[Given data — start]

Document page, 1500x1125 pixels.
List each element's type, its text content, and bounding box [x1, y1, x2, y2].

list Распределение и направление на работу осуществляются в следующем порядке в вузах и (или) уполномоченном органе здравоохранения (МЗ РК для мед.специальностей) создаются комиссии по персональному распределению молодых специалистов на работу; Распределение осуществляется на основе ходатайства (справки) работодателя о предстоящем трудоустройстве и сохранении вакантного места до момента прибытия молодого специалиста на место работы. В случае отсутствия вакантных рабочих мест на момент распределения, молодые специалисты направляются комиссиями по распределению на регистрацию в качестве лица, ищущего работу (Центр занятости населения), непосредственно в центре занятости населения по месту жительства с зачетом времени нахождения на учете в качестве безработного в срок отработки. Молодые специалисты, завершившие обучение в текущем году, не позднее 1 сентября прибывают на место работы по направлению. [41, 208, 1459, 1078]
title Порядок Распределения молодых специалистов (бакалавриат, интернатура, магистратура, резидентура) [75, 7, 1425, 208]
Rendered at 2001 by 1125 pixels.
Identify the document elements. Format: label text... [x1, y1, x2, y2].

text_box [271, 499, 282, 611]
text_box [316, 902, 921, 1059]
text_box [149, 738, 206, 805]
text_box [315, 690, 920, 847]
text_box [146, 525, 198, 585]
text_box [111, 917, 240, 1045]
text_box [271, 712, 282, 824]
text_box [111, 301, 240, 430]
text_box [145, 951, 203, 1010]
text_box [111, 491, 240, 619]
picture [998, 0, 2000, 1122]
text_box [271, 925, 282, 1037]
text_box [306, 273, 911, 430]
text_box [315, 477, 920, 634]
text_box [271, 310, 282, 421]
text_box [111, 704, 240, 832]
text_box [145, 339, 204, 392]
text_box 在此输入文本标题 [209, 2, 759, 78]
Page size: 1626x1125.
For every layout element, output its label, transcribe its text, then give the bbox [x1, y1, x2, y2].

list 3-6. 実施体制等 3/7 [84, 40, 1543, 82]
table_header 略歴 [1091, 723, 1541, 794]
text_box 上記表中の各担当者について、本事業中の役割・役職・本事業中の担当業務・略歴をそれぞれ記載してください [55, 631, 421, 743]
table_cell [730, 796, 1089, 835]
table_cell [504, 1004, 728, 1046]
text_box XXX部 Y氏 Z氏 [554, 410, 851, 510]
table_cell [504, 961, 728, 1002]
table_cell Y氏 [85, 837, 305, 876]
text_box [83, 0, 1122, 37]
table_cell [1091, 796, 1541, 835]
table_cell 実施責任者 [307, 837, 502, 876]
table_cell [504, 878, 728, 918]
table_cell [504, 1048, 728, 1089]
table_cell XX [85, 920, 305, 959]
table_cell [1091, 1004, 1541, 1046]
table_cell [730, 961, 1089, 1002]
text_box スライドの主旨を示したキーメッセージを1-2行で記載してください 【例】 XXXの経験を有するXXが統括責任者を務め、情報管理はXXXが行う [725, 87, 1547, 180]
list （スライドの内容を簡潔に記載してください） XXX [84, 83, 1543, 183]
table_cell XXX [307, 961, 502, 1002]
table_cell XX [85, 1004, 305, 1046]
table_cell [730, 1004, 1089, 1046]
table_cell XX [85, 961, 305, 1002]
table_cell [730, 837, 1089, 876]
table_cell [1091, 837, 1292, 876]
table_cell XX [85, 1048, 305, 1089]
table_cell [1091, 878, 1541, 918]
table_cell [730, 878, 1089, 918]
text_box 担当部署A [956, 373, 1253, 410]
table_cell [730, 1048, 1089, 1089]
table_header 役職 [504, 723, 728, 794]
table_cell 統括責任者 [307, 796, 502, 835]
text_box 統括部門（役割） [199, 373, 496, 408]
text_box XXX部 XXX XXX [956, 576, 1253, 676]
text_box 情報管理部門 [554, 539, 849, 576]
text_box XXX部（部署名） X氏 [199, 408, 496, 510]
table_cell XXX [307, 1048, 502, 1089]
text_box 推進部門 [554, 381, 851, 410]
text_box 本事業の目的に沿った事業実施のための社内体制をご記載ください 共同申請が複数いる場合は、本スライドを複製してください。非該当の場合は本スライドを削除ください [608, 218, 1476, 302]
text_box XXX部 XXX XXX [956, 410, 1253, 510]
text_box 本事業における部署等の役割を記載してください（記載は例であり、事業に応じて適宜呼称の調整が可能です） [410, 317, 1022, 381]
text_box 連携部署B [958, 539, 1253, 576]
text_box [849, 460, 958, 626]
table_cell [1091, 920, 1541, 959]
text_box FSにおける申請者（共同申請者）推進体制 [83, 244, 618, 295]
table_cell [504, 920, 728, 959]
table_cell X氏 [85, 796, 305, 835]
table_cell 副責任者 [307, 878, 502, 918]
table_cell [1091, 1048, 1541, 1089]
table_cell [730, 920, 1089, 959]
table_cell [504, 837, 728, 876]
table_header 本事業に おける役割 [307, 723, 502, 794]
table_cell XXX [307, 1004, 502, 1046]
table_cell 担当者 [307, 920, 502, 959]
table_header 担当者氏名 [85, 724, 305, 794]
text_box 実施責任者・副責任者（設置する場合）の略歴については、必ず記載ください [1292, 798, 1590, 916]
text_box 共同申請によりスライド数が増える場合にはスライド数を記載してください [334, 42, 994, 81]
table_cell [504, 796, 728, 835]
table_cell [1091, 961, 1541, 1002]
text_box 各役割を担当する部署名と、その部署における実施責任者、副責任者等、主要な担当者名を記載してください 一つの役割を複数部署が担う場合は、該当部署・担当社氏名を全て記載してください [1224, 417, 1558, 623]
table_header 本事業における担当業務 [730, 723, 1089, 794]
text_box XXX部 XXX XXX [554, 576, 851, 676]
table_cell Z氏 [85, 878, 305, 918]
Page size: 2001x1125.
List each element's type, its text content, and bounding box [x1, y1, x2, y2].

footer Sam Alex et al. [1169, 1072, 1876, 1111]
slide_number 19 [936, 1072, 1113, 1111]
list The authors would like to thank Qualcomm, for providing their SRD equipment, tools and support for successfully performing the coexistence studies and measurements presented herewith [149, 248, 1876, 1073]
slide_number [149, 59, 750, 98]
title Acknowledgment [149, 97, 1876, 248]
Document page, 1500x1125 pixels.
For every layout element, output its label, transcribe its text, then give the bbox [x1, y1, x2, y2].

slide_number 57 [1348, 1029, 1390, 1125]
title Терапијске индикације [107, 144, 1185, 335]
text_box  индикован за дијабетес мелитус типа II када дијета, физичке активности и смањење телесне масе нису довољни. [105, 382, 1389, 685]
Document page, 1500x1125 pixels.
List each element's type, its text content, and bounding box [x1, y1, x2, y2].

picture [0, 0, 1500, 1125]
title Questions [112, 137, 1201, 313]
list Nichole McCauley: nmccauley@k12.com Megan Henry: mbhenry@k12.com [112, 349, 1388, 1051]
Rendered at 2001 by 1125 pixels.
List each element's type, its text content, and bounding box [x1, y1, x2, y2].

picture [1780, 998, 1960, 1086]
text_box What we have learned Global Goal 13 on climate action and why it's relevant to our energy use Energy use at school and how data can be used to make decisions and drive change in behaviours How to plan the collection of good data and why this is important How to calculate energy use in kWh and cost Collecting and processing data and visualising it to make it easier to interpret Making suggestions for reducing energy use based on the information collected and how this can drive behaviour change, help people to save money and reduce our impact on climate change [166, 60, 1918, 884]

[Given data — finish]

### Your instructions
The expected output is every line of the records in which the string "size" appears.

### Task response
Page size: 1626x1125.
Page size: 2001x1125.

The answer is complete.